TO DO:
1. Reproduce the passage of the forum thread on composers to know better in 2018, starting with "## Manxfeeder (Oct" and going on through "publicly to a goal.".
2. Can you restate the paragraph in the forum thread on composers to know better in 2018 that begins "Currently I don't own a single track" in fewer words, keeping its main facts?
3. Pick up the forum thread on composers to know better in 2018 at the point where it stops, and write the post that follows.

EXERCISE PASSAGE:
◆ ◆ ◆ ◆ ◆

# Is There A Composer's Music You Will Hope To Know Bettter In 2018?



## ArtMusic (Jan 5, 2013)

A new year's resolution, perhaps? Is there a composer whose music you definitely would like to know much deeper of?


----------



## ArtMusic (Jan 5, 2013)

I will want to listen to more music by Chopin. Admittedly I do not know his music as well as I should, I do know and love his better known pieces but I feel his vast art is still not well known enough to me.


----------



## 20centrfuge (Apr 13, 2007)

I love this question, and I’m all about making plans to broaden my horizons.

My New Years resolutions for exploring music:
Messiaen: Organ Music
Bach: general exploration
Bruckner: Symphonies
Milhaud: general exploration
Thomas Ades: The Tempest, general exploration
Electronic Music
Schubert: Chamber music
And always new music too


----------



## Blancrocher (Jul 6, 2013)

I've been meaning to listen to Malcolm Arnold more comprehensively: every time I explore some new facet of his large oeuvre, I seem to find a new gem. I'm optimistic for more!


----------



## bharbeke (Mar 4, 2013)

I'm going to continue deep diving into Beethoven, Mozart, Haydn, Brahms, and possibly Tchaikovsky.


----------



## Kjetil Heggelund (Jan 4, 2016)

So I voted undecided because there is so much music and so many composers and sometimes I just want to hear some disco or death metal


----------



## Manxfeeder (Oct 19, 2010)

I just got the Delius 150th Anniversary boxset, and I hope to get a deeper understanding of this composer. 

Last year's composer was Egan Wellesz, and it took me almost a year to squeeze all his symphonies in between all the other things I was listening to, but I did it. There's something to be said for committing publicly to a goal.


----------



## Tristan (Jan 5, 2013)

Currently I don't own a single track by Delius, Milhaud, Martinu, or Szymanowski. I would like to get music by all of them in 2018


----------



## Pugg (Aug 8, 2014)

Yes, definitel , exploring new things, always, more baroque, less Xenaxis.


----------



## jegreenwood (Dec 25, 2015)

◆ ◆ ◆ ◆ ◆

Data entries
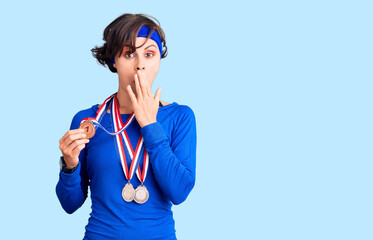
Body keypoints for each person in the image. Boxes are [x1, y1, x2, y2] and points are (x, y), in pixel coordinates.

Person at [56, 13, 197, 240]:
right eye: (129, 54)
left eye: (149, 54)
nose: (140, 65)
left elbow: (179, 192)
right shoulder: (88, 121)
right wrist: (69, 165)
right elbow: (69, 204)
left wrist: (150, 125)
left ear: (159, 60)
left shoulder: (180, 117)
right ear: (114, 60)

◆ ◆ ◆ ◆ ◆

OUTPUTS FOR THE TASKS:
1.
## Manxfeeder (Oct 19, 2010)

I just got the Delius 150th Anniversary boxset, and I hope to get a deeper understanding of this composer. 

Last year's composer was Egan Wellesz, and it took me almost a year to squeeze all his symphonies in between all the other things I was listening to, but I did it. There's something to be said for committing publicly to a goal.

2. I own nothing by Delius, Milhaud, Martinu, or Szymanowski and want music by all four in 2018.

3.
My first project for the year will be listening to about 1/3 of the Bach Cantatas (1 per day) following the music and focusing on the counterpoint. I bought the Kuijken box set for this as the OVPP should help me follow the voices more readily.


----------



## Nereffid (Feb 6, 2013)

Each year I try to add to my library music by composers who have a significant birth or death anniversary. I assume that, as usual, I won't do as well as I've planned!

Don't need much from the likes of Debussy or Rossini at this stage, but I intend to explore lesser-known composers including Castelnuovo-Tedesco, Kozeluch, Rochberg, Zimmermann...


----------



## science (Oct 14, 2010)

I don't have a big list or very specific goals, but one that I'm curious about at the moment is Hosokawa.


----------



## Judith (Nov 11, 2015)

I am in the process anyway of expanding my music knowledge. Listening to pieces that am not familiar with and getting ro know them.


----------



## eugeneonagain (May 14, 2017)

I've been giving Bruckner another attempt. It's probably getting somewhere this time. I've been listening to his 4th symphony in the evening all this week. There's no doubting the rich orchestrations, but I still find it a bit disjointed and the top and tail movements too long.
However, I'm finding things in there that I enjoy. It's more than before. 

In the second half of 2017 I started listening to the complete works of William Walton. It's a very diverse body of work, though not enormous. I was surprised to discover his early string quartet influenced by the 2nd Viennese School. It's nowhere near as much recorded as the 2nd quartet, I found it on a Chandos CD. 

To complete Walton's works I have to listen to his single opera Troilus and Cressida... there's always a downside.


----------



## Judith (Nov 11, 2015)

eugeneonagain said:


> I've been giving Bruckner another attempt. It's probably getting somewhere this time. I've been listening to his 4th symphony in the evening all this week. There's no doubting the rich orchestrations, but I still find it a bit disjointed and the top and tail movements too long.
> However, I'm finding things in there that I enjoy. It's more than before.
> 
> In the second half of 2017 I started listening to the complete works of William Walton. It's a very diverse body of work, though not enormous. I was surprised to discover his early string quartet influenced by the 2nd Viennese School. It's nowhere near as much recorded as the 2nd quartet, I found it on a Chandos CD.
> ...


Love Bruckners 9th symphony especially 2nd movement. Wasn't so familiar with him at first but have a box set of his symphonies so going to explore further.


----------



## Manxfeeder (Oct 19, 2010)

Pugg said:


> Yes, definitely . . . less Xenaxis.


I think I'm with you on that one.


----------



## Kivimees (Feb 16, 2013)

I'm going to give Mahler more attention. Of course, I'm coming to the age that leaves me needing to abstain from fluids some hours beforehand. :lol:


----------



## Guest (Dec 29, 2017)

I reverse the question,I am happy to say that I explored the music of Ligety and Dutilleux to name just two and it was very rewarding and enjoyable.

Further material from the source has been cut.